Cloudflare Lets Site Owners Block AI Scrapers from Dashboard

AI Navigate Editorial·2026.06.25·6 min read

Consent infrastructure for AI training data is now hardening at the network layer. Cloudflare launched a dashboard toggle to allow or block AI scrapers site-wide — and on the same day, OpenAI signed a content licensing deal with Getty Images.

Context

Blocking AI Scrapers Used to Require Technical Staff

"We don't want our content used for AI training" — site owners who felt that way had very few tools at their disposal. Writing Disallow directives in robots.txt depended on AI companies actually respecting those rules. Blocking IP ranges or user agents via WAF rules was effective, but required a dedicated engineer to set up.

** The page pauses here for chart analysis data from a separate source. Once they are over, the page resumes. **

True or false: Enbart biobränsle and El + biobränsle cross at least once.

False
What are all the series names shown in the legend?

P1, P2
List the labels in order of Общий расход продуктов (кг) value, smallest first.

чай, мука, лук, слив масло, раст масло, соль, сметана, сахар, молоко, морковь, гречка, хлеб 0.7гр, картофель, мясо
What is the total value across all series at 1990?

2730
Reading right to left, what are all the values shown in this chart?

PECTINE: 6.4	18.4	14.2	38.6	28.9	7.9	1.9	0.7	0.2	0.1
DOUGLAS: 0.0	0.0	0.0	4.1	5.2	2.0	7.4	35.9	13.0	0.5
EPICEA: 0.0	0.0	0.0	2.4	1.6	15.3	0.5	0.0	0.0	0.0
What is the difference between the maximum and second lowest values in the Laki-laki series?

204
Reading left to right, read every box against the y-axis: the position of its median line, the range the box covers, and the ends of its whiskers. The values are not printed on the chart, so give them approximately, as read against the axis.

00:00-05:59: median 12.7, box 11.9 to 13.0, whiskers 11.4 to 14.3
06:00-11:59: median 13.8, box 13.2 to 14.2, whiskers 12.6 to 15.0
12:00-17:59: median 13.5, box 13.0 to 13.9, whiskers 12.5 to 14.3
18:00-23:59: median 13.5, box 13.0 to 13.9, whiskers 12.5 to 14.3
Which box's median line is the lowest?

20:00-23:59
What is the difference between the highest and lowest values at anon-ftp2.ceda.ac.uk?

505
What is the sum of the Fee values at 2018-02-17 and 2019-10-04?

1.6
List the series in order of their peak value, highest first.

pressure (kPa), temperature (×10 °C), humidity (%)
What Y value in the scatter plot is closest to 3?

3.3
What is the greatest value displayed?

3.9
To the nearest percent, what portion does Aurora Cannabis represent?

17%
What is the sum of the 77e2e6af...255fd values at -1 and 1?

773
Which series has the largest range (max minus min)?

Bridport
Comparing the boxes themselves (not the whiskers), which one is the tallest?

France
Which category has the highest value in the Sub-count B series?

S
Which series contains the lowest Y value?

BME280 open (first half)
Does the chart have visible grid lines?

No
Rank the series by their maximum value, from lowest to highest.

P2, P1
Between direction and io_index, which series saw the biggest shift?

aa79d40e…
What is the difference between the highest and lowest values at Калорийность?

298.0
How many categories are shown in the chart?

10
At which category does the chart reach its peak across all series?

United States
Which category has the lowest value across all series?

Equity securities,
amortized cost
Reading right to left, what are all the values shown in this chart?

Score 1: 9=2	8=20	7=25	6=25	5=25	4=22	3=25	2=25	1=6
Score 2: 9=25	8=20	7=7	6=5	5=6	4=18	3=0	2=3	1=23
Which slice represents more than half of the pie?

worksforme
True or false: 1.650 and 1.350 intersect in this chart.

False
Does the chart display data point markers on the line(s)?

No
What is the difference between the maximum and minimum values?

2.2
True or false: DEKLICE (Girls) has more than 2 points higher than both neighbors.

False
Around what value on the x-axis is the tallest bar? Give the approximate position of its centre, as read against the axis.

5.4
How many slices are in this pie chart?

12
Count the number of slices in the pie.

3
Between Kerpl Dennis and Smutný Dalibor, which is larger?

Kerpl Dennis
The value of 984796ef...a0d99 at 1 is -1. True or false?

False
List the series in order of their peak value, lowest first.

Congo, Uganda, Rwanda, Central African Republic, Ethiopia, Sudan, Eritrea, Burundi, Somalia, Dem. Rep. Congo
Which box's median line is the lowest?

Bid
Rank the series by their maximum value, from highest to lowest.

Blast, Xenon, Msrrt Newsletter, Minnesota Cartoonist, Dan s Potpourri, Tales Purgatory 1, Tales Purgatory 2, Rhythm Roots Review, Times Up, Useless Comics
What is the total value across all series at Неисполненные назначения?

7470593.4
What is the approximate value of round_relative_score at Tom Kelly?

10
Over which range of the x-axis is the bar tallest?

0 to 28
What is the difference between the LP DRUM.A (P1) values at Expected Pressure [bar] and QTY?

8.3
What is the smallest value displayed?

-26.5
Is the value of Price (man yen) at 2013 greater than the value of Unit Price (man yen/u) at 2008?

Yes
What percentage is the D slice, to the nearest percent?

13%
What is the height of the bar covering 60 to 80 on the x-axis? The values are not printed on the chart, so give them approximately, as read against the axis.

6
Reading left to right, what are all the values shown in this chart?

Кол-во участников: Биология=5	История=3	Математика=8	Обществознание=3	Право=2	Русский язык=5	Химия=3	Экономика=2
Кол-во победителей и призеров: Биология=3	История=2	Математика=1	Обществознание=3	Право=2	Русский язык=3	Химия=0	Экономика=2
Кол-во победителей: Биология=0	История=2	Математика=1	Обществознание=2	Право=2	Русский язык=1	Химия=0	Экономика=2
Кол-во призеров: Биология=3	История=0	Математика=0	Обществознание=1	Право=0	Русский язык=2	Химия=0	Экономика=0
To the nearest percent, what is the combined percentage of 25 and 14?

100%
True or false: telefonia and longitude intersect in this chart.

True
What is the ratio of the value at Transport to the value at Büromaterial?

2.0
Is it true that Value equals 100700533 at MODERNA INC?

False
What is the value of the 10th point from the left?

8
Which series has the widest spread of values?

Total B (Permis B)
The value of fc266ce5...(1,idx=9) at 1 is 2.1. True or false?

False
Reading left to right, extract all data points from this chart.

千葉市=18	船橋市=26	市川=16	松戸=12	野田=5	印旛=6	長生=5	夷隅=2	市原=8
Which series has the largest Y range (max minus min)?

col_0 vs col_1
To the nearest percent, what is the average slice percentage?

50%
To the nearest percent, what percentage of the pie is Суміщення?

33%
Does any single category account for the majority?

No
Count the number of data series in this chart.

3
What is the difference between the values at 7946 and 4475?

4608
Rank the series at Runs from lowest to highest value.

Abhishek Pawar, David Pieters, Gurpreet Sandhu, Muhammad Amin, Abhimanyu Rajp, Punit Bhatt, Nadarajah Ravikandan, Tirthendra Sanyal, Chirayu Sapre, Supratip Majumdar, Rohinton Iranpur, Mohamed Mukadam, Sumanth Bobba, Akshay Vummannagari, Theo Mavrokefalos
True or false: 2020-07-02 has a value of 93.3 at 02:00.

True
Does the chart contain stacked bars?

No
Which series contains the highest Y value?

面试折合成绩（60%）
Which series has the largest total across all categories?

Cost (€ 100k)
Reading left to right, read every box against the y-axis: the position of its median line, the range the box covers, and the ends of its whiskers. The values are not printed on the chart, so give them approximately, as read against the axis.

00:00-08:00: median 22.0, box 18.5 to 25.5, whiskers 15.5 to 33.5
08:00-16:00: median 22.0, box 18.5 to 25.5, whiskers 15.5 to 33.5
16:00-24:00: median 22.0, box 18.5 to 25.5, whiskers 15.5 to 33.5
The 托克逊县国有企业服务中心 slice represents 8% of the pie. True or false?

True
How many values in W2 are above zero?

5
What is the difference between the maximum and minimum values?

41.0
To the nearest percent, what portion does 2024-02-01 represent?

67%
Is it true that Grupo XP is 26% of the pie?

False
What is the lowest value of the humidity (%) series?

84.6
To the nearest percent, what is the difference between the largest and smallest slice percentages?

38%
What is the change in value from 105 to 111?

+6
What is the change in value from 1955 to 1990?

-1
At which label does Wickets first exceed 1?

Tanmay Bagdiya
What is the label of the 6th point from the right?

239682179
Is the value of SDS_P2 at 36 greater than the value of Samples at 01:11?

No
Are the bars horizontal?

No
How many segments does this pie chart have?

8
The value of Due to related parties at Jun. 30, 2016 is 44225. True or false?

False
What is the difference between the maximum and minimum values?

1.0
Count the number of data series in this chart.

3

As a result, small media outlets and blog operators had no practical way to deny AI scrapers access to their content. Copyright and data consent debates played out in courtrooms while the infrastructure tools to enforce intent remained out of reach for most publishers.

How It Works

Control in 3 Steps from the Dashboard

Flip the Toggle in the Dashboard

An "AI Scrapers" section has been added to the Cloudflare dashboard. Site owners can allow or block AI crawlers site-wide with a single toggle. No engineers needed — it's a no-code operation, which is the biggest change.

Cloudflare Filters at the Network Edge

Once the setting is applied, Cloudflare's edge network automatically blocks or allows known AI crawlers (GPTBot, ClaudeBot, CCBot, and others) based on user-agent identifiers and IP ranges. Because this operates independently of robots.txt, it also works against undeclared crawlers.

A Shift Toward Licensing Deals Like Getty x OpenAI

On the same day, OpenAI and Getty Images signed a content licensing agreement — a telling development. As infrastructure-level blocking becomes easier, AI companies gain a stronger incentive to negotiate and license content directly from publishers rather than scrape it.

Impact

Consent Infrastructure Is Hardening at the Network Layer

The direction this signals is clear: consent infrastructure for AI training data is standardizing at the network layer. With network operators like Cloudflare acting as gatekeepers for AI training data flows, content owners gain a more reliable way to enforce their preferences.

From the AI side, this creates an environment where licensed, high-quality data becomes easier to procure. Entering formal licensing agreements reduces legal risk compared to gray-zone scraping. The Getty deal could well become a template for what follows.

Open questions remain: how existing trained-on data is handled, and whether other CDN and hosting providers follow Cloudflare's lead. But the social norm that AI crawling without consent is unacceptable is now being reinforced from the infrastructure layer upward.